**Work item:**
Repeat the listing below word for word, stopping after the line that contains "26: (686, 116, 1.90)".

**Dataset records:**
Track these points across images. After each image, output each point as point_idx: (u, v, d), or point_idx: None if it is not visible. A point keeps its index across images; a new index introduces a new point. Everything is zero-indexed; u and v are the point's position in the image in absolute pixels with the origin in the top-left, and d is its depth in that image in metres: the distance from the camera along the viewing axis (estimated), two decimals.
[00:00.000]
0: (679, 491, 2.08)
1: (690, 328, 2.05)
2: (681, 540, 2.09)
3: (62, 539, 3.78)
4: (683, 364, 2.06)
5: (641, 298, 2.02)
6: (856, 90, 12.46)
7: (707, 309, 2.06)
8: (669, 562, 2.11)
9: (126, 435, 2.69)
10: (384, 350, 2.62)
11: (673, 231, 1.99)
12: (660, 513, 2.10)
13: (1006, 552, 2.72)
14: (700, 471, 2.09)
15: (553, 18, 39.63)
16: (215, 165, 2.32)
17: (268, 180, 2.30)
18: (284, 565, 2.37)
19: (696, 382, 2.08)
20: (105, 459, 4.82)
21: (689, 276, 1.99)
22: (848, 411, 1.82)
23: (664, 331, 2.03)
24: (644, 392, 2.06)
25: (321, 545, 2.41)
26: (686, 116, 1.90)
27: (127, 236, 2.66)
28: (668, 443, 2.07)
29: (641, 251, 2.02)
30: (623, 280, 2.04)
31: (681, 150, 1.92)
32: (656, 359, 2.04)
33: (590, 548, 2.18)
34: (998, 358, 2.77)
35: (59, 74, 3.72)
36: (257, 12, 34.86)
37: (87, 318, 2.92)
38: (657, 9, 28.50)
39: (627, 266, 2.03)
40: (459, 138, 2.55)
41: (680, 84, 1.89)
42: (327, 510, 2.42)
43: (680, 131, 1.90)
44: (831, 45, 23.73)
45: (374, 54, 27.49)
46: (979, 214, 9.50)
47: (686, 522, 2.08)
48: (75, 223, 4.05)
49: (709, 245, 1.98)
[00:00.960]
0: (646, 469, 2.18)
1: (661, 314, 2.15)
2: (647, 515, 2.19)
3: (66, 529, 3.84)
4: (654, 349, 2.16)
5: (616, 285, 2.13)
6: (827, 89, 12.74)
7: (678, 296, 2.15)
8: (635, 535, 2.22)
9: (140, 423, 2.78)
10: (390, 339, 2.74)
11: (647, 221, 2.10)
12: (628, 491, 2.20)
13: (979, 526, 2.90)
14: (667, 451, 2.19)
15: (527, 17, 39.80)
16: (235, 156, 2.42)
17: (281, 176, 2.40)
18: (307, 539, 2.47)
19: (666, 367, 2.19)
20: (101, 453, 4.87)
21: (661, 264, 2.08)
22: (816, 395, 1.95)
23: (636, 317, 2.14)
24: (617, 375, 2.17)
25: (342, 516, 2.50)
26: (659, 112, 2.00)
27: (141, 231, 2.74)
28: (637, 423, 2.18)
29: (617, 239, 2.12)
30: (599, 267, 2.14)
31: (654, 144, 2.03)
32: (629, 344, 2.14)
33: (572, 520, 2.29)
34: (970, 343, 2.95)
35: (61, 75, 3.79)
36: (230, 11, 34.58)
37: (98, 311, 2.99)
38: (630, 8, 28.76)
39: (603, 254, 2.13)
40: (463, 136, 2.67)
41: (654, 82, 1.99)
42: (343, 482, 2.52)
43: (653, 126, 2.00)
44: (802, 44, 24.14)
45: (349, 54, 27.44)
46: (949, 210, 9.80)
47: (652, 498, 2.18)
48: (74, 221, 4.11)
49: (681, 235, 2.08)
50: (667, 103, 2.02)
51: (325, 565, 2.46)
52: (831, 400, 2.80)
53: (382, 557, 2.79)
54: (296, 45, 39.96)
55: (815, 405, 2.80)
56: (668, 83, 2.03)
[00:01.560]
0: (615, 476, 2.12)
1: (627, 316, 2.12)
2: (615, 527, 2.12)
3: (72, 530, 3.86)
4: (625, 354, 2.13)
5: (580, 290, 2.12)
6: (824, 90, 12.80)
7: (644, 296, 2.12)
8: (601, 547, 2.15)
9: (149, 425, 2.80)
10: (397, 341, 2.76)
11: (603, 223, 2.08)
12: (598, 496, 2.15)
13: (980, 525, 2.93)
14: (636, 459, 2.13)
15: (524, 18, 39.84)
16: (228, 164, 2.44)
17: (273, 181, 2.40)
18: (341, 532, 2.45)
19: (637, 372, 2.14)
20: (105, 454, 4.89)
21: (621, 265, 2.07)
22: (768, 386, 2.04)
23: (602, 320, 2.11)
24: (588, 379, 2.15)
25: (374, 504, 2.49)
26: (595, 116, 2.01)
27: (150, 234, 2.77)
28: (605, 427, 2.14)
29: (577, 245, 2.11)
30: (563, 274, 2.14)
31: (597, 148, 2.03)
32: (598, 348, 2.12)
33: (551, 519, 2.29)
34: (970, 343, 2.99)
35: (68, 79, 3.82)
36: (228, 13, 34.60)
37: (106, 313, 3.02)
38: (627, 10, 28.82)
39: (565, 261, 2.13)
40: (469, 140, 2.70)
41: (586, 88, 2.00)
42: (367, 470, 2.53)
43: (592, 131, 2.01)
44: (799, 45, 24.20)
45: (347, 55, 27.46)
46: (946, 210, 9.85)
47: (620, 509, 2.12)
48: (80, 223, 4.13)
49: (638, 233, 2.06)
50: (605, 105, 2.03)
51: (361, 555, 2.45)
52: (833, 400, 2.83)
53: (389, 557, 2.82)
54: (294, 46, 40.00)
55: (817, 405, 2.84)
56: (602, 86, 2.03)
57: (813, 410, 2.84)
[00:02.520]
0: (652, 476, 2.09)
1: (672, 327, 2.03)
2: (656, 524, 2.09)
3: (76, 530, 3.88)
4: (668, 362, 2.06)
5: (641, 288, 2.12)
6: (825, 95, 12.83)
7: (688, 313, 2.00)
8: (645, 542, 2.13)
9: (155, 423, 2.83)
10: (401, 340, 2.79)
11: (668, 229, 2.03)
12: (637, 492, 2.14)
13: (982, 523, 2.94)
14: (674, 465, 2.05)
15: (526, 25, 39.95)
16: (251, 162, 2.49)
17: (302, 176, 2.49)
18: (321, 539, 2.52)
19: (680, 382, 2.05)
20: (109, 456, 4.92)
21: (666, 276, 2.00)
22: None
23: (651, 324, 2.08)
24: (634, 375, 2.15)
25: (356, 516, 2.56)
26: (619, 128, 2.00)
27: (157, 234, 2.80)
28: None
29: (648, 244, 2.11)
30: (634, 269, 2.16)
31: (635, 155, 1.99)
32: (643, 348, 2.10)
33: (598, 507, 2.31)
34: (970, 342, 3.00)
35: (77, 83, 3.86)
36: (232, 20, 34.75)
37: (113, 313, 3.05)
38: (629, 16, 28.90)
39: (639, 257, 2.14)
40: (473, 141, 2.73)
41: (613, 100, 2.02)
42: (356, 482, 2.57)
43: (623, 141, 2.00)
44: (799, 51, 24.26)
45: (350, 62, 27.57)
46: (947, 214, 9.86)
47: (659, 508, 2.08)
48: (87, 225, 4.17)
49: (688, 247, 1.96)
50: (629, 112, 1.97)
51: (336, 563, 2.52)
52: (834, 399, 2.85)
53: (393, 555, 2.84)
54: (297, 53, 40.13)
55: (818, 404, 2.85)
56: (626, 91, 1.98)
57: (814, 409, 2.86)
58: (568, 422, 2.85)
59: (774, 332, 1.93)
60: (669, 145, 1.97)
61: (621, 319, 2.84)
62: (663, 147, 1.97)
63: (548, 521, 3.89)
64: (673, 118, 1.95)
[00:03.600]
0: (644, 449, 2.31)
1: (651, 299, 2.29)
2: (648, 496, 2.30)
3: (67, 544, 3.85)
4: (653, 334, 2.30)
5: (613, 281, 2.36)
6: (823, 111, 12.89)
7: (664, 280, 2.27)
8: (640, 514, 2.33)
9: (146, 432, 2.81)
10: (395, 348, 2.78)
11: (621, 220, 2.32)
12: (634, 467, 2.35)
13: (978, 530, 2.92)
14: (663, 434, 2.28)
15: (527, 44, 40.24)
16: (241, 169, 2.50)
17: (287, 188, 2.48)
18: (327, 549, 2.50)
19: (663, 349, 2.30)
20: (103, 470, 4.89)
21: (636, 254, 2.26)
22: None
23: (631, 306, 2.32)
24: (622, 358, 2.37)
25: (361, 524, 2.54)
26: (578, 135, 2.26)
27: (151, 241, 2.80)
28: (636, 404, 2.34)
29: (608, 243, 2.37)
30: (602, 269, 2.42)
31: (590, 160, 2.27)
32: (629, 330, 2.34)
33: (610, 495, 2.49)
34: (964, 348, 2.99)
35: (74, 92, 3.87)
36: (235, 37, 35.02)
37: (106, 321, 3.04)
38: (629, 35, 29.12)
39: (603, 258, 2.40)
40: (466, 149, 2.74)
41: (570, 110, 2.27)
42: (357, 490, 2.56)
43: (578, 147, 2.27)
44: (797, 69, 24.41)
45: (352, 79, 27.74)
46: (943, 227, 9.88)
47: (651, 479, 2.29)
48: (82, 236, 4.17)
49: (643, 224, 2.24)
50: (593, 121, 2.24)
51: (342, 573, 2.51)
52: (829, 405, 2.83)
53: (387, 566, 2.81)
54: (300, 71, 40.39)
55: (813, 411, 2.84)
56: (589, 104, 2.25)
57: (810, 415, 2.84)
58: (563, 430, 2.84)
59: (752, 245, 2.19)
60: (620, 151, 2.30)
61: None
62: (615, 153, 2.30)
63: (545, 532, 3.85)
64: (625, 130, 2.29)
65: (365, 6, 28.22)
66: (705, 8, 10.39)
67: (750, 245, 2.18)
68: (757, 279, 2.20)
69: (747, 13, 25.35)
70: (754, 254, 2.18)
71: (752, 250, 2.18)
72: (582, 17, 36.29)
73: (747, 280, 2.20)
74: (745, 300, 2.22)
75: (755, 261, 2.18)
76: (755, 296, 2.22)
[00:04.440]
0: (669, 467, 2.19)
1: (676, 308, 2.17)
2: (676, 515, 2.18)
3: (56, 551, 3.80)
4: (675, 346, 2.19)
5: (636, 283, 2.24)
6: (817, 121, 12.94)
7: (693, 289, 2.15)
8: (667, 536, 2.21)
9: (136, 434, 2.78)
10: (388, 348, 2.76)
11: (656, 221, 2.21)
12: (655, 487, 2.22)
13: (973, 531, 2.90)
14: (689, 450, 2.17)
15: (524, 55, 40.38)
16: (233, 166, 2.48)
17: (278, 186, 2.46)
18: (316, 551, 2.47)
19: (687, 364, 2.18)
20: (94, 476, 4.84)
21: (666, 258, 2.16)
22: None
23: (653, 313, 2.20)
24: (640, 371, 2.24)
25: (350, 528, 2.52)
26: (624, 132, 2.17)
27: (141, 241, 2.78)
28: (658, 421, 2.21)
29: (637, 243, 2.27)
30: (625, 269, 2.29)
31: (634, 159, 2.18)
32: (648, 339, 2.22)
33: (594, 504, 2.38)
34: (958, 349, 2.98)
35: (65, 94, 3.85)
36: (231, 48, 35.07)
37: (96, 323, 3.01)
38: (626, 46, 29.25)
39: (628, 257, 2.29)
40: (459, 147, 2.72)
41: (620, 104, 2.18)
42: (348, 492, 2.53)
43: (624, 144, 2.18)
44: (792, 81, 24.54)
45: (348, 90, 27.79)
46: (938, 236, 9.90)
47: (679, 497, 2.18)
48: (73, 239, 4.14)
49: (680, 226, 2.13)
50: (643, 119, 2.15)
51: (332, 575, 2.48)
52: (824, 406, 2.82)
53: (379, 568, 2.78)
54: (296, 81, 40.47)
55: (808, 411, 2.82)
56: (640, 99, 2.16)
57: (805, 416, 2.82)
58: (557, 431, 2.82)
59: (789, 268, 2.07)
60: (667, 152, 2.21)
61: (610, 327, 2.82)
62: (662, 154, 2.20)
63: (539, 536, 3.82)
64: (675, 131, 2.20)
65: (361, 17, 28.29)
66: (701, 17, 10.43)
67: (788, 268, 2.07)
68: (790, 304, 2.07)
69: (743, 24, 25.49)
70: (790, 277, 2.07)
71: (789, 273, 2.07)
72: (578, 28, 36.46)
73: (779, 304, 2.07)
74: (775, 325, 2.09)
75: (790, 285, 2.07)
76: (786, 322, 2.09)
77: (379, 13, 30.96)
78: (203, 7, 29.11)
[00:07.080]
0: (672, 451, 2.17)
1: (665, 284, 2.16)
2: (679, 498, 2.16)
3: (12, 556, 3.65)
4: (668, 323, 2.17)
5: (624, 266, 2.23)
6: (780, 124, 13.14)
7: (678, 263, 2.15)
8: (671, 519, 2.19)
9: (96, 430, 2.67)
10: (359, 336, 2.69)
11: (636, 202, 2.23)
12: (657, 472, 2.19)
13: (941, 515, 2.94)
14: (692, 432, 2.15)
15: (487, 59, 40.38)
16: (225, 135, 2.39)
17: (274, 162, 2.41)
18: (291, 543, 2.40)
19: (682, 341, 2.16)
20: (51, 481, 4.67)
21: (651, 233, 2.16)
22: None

**Solution for this problem:**
Track these points across images. After each image, output each point as point_idx: (u, v, d), or point_idx: None if it is not visible. A point keeps its index across images; a new index introduces a new point. Everything is zero-indexed; u and v are the point's position in the image in absolute pixels with the origin in the top-left, and d is its depth in that image in metres: the distance from the camera along the viewing axis (estimated), two decimals.
[00:00.000]
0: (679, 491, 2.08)
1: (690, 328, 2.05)
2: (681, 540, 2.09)
3: (62, 539, 3.78)
4: (683, 364, 2.06)
5: (641, 298, 2.02)
6: (856, 90, 12.46)
7: (707, 309, 2.06)
8: (669, 562, 2.11)
9: (126, 435, 2.69)
10: (384, 350, 2.62)
11: (673, 231, 1.99)
12: (660, 513, 2.10)
13: (1006, 552, 2.72)
14: (700, 471, 2.09)
15: (553, 18, 39.63)
16: (215, 165, 2.32)
17: (268, 180, 2.30)
18: (284, 565, 2.37)
19: (696, 382, 2.08)
20: (105, 459, 4.82)
21: (689, 276, 1.99)
22: (848, 411, 1.82)
23: (664, 331, 2.03)
24: (644, 392, 2.06)
25: (321, 545, 2.41)
26: (686, 116, 1.90)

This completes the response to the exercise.